What is expected: Quote the entries below from the line with "- spacing on the title page should be fixed" through the line with "generated from GEO", both ends included, and only those lines.

Data for analysis:
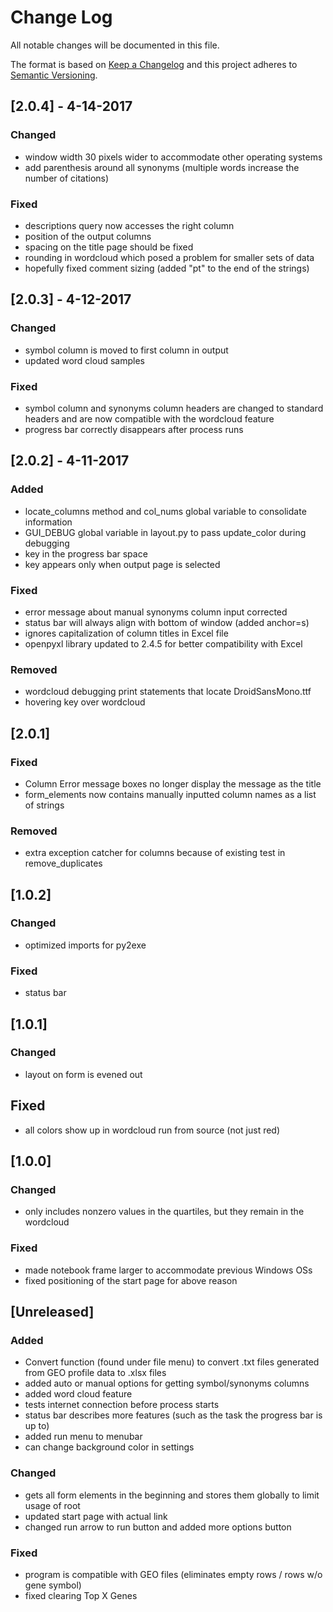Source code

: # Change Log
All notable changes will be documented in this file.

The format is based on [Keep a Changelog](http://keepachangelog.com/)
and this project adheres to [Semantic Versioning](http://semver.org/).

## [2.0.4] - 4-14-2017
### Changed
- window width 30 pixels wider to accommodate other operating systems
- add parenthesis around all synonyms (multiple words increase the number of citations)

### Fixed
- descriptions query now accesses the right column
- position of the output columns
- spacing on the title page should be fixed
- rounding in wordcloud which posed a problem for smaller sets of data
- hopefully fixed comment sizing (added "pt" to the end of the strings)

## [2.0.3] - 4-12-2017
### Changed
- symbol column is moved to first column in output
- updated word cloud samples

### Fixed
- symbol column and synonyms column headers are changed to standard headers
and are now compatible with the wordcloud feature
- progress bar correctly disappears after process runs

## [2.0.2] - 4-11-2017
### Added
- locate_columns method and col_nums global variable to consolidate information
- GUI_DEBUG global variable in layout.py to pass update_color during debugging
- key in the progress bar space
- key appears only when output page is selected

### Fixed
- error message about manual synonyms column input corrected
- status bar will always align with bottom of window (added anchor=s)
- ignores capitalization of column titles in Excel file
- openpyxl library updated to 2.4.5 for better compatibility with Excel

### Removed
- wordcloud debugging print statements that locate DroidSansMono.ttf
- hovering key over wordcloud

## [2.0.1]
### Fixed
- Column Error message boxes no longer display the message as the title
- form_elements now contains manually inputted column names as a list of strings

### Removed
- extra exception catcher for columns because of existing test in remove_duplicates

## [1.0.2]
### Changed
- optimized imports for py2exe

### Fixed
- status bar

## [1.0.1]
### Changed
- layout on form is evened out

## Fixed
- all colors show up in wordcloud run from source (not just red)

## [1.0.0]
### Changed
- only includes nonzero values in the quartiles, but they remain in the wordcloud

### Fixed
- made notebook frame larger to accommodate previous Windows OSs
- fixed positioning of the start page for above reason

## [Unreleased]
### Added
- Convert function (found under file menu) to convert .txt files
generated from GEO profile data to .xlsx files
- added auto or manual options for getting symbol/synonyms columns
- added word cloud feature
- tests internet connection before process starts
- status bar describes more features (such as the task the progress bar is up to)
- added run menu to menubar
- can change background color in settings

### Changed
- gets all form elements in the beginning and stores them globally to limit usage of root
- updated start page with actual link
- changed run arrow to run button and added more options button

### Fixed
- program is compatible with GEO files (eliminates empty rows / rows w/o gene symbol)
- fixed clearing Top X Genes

Response box:
- spacing on the title page should be fixed
- rounding in wordcloud which posed a problem for smaller sets of data
- hopefully fixed comment sizing (added "pt" to the end of the strings)

## [2.0.3] - 4-12-2017
### Changed
- symbol column is moved to first column in output
- updated word cloud samples

### Fixed
- symbol column and synonyms column headers are changed to standard headers
and are now compatible with the wordcloud feature
- progress bar correctly disappears after process runs

## [2.0.2] - 4-11-2017
### Added
- locate_columns method and col_nums global variable to consolidate information
- GUI_DEBUG global variable in layout.py to pass update_color during debugging
- key in the progress bar space
- key appears only when output page is selected

### Fixed
- error message about manual synonyms column input corrected
- status bar will always align with bottom of window (added anchor=s)
- ignores capitalization of column titles in Excel file
- openpyxl library updated to 2.4.5 for better compatibility with Excel

### Removed
- wordcloud debugging print statements that locate DroidSansMono.ttf
- hovering key over wordcloud

## [2.0.1]
### Fixed
- Column Error message boxes no longer display the message as the title
- form_elements now contains manually inputted column names as a list of strings

### Removed
- extra exception catcher for columns because of existing test in remove_duplicates

## [1.0.2]
### Changed
- optimized imports for py2exe

### Fixed
- status bar

## [1.0.1]
### Changed
- layout on form is evened out

## Fixed
- all colors show up in wordcloud run from source (not just red)

## [1.0.0]
### Changed
- only includes nonzero values in the quartiles, but they remain in the wordcloud

### Fixed
- made notebook frame larger to accommodate previous Windows OSs
- fixed positioning of the start page for above reason

## [Unreleased]
### Added
- Convert function (found under file menu) to convert .txt files
generated from GEO profile data to .xlsx files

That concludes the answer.